Supplied data:
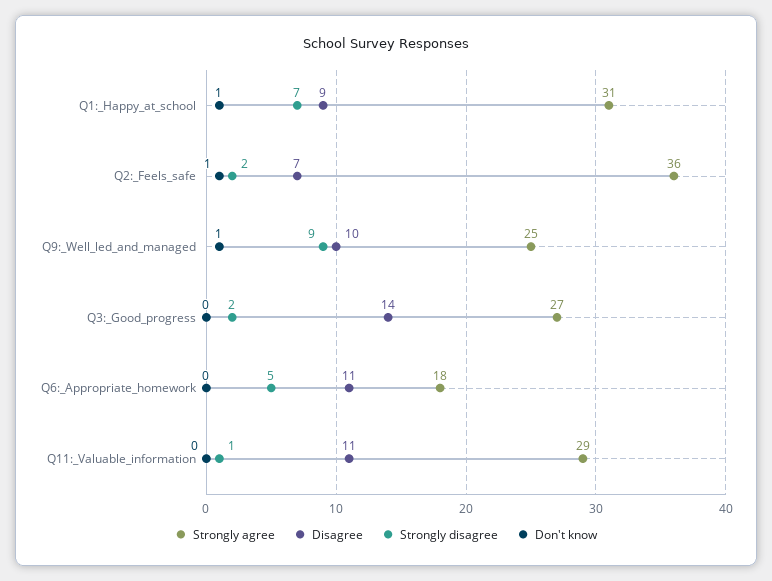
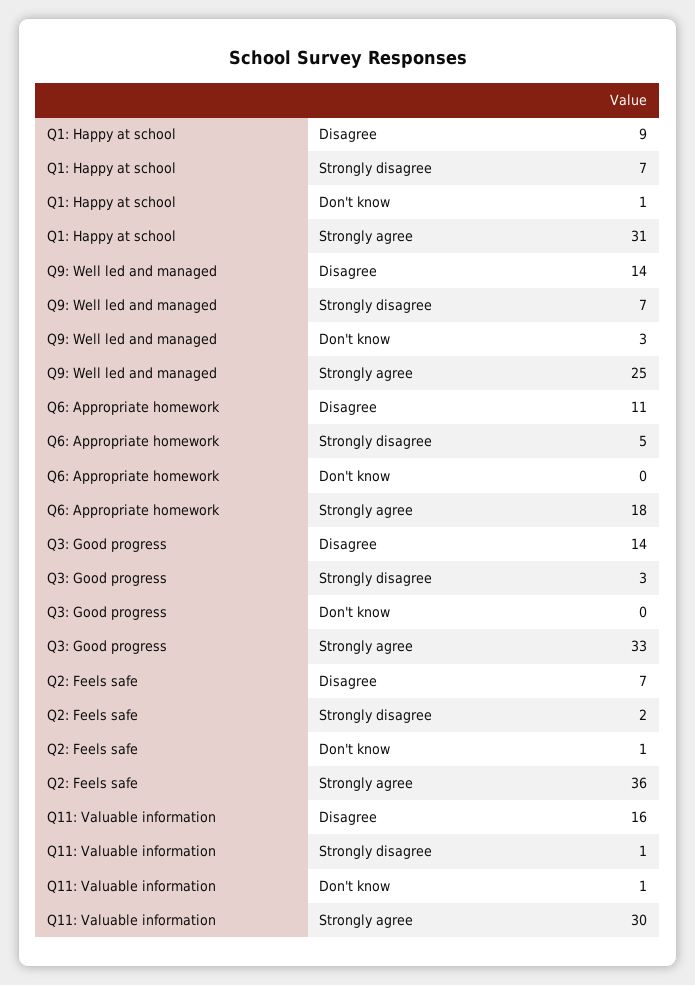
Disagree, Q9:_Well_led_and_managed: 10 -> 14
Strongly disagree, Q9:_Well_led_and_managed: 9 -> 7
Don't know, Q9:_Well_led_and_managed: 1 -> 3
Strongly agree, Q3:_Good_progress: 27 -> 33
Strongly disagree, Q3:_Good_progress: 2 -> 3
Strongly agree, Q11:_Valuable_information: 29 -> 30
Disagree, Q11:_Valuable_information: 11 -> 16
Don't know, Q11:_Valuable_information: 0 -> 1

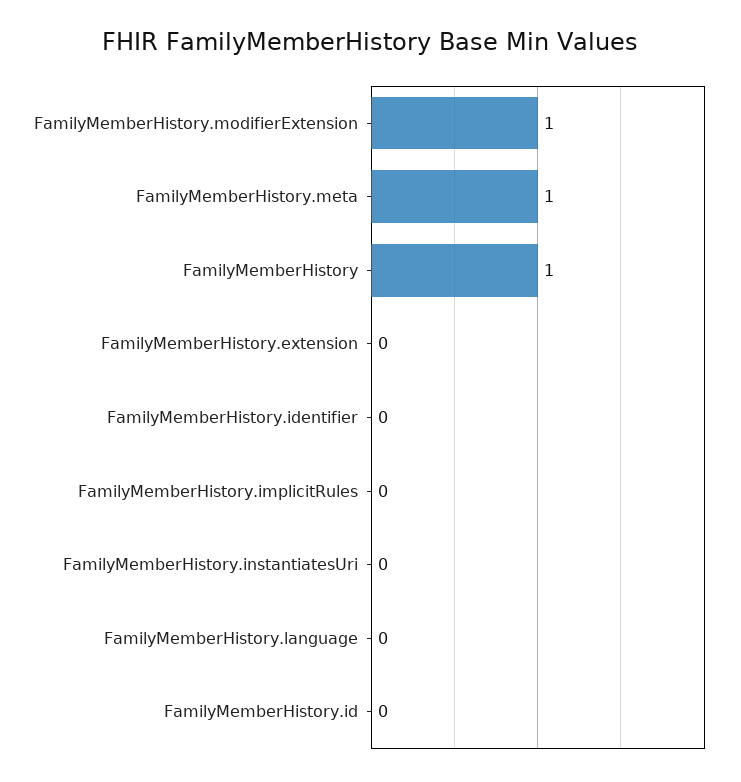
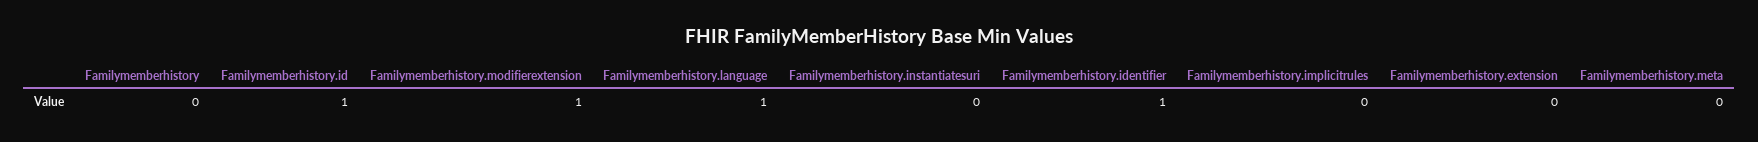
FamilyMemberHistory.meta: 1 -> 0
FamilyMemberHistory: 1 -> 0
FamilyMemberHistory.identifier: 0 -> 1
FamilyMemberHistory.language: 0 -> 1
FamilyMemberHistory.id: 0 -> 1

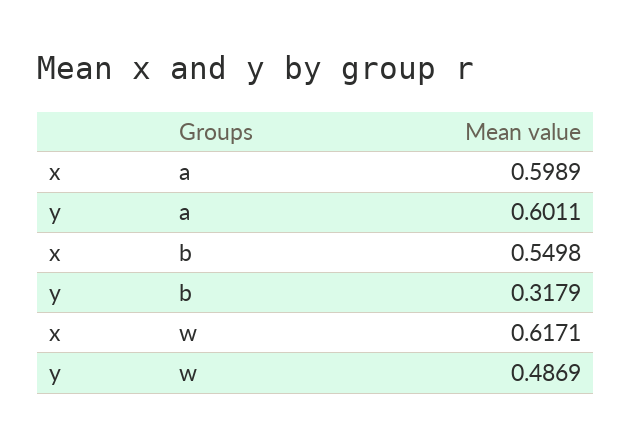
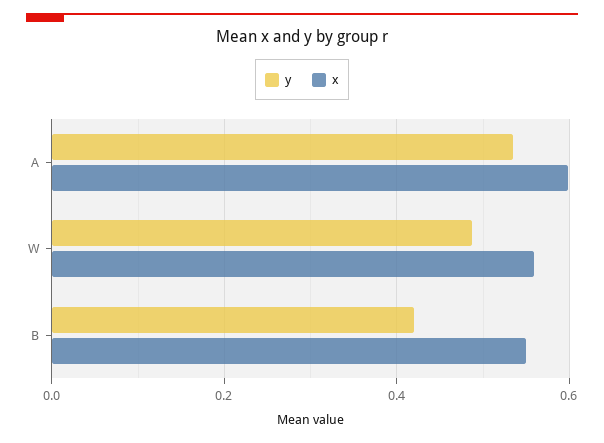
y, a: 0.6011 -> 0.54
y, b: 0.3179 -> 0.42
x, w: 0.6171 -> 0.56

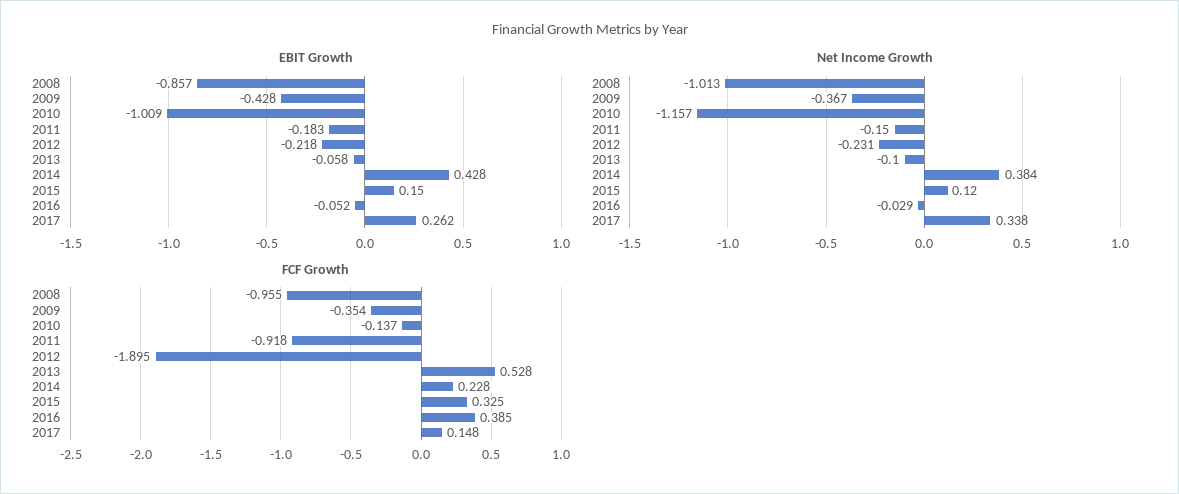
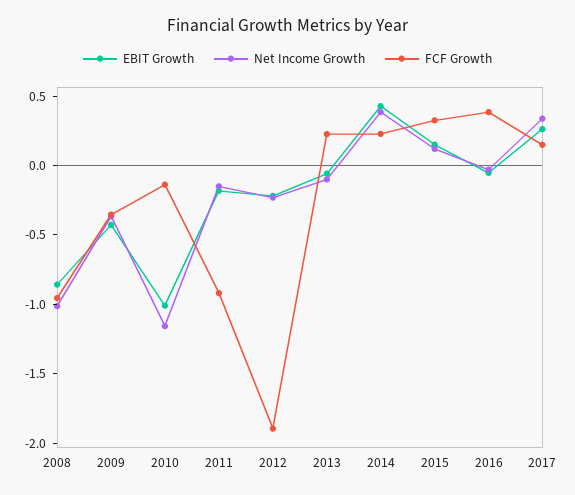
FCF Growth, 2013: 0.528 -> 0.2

Task description: All lines from the one holding "Strongly agree, Q3:_Good_progress: 27 -> 33" through the last line of the records need to be copied exactly, both ends included, and the pictures left behind.

Expected output:
Strongly agree, Q3:_Good_progress: 27 -> 33
Strongly disagree, Q3:_Good_progress: 2 -> 3
Strongly agree, Q11:_Valuable_information: 29 -> 30
Disagree, Q11:_Valuable_information: 11 -> 16
Don't know, Q11:_Valuable_information: 0 -> 1

FamilyMemberHistory.meta: 1 -> 0
FamilyMemberHistory: 1 -> 0
FamilyMemberHistory.identifier: 0 -> 1
FamilyMemberHistory.language: 0 -> 1
FamilyMemberHistory.id: 0 -> 1

y, a: 0.6011 -> 0.54
y, b: 0.3179 -> 0.42
x, w: 0.6171 -> 0.56

FCF Growth, 2013: 0.528 -> 0.2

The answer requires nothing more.